Importance of van der Waals interaction for organic molecule-metal junctions: adsorption of thiophene on Cu(110) as a prototype

We report ab initio calculations for the interface energetics of a weakly adsorbed organic molecule on a metal surface, which serves as a model interface relevant for organic electronics. The studied thiophene ring is found to be physisorbed on the Cu(110) surface with an adsorption energy of -0.50 eV. Nonlocal correlations, i.e., van der Waals interactions, are solely responsible for the binding in this weakly interacting system, and the choice of the proper exchange-correlation function is crucially important. The adsorption of thiophene lowers the metal work function due to the formation of surface dipoles while no sizable charge transfer is found.

Time-dependent approach to electronically excited states of molecules with the multiconfiguration time-dependent Hartree-Fock method

In this paper the authors show how the multiconfiguration time-dependent Hartree-Fock (MCTDHF) method can be used for the calculation of electronic properties of molecules associated with the population of excited states. In contrast to other methods for correlated electron dynamics, such as configuration interaction, MCTDHF does not rely on a solution of the electronic Schrodinger equation prior to the propagation. The authors apply this approach to the calculation of vertical excitation energies, transition dipole moments, and oscillator strengths for two test molecules, lithium hydride and methane.

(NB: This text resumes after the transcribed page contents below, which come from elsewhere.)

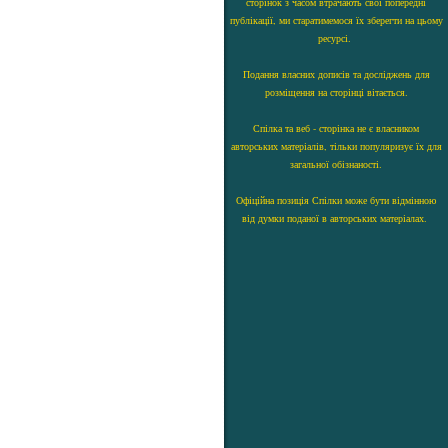
сторінок з часом втрачають свої попередні
публікації, ми старатимемося їх зберегти на цьому
ресурсі.
Подання власних дописів та досліджень для
розміщення на сторінці вітається.
Спілка та веб - сторінка не є власником
авторських матеріалів, тільки популяризує їх для
загальної обізнаності.
Офіційна позиція Спілки може бути відмінною
від думки поданої в авторських матеріалах.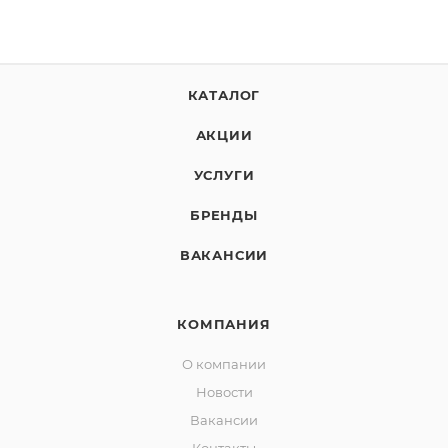
КАТАЛОГ
АКЦИИ
УСЛУГИ
БРЕНДЫ
ВАКАНСИИ
КОМПАНИЯ
О компании
Новости
Вакансии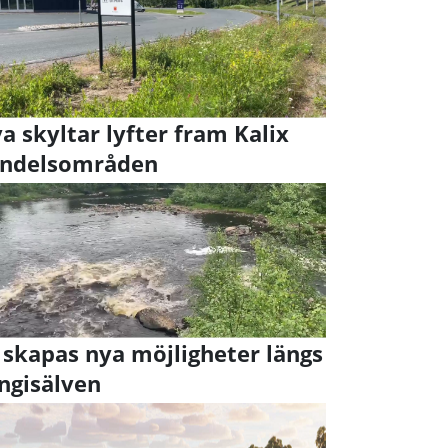
a skyltar lyfter fram Kalix
ndelsområden
 skapas nya möjligheter längs
ngisälven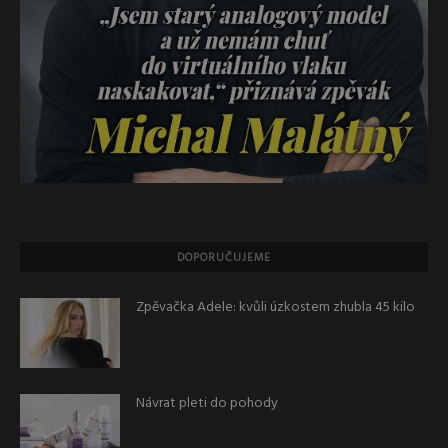
DOPORUČUJEME
Zpěvačka Adele: kvůli úzkostem zhubla 45 kilo
Návrat pleti do pohody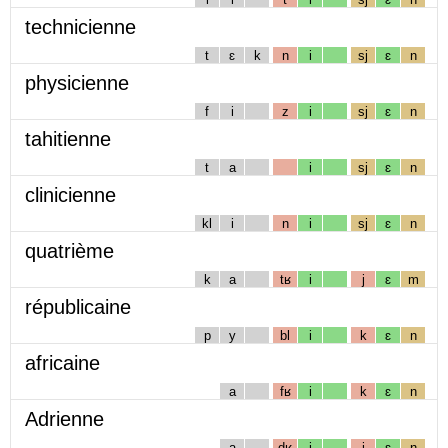
technicienne
t
ɛ
k
n
i
sj
ɛ
n
physicienne
f
i
z
i
sj
ɛ
n
tahitienne
t
a
i
sj
ɛ
n
clinicienne
kl
i
n
i
sj
ɛ
n
quatrième
k
a
tʁ
i
j
ɛ
m
républicaine
p
y
bl
i
k
ɛ
n
africaine
a
fʁ
i
k
ɛ
n
Adrienne
a
dʁ
i
j
ɛ
n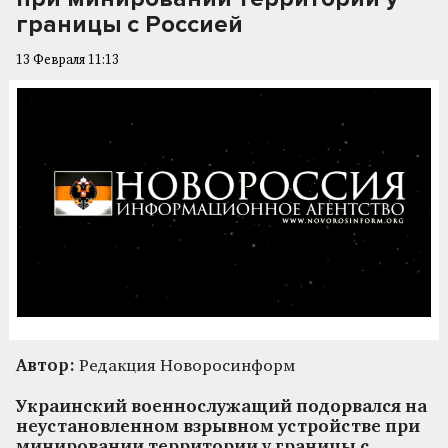
границы с Россией
13 Февраля 11:13
Автор:
Редакция Новоросинформ
Украинский военнослужащий подорвался на
неустановленном взрывном устройстве при
минировании территории у границы с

Properties of phase-coherent energy shuttling on the nanoscale

Recently, the possibility of transporting electromagnetic energy as local-plasmon-polariton waves along arrays of silver nanoparticles was demonstrated experimentally [S. A. Maier et al., Nat. Mater. 2, 229 (2003)]. It was shown that dipole coupling facilitates phase-coherent excitation waves, which propagate while competing against decoherence effects occurring within each dot. In this article the authors study the ideal coherent shuttling in such a system, leaving decoherence for future investigation. In the weak field limit, the waves obey a Schrodinger equation, to be solved using either time-dependent wave-packet or energy resolved scattering techniques. The authors study some dynamical characteristics of these waves, emphasizing intuition and insight. Scattering from barriers, longitudinal-transverse coupling and acceleration methods are studied in detail. The authors also discuss briefly two-dimensional arrays and a simple decoherence model.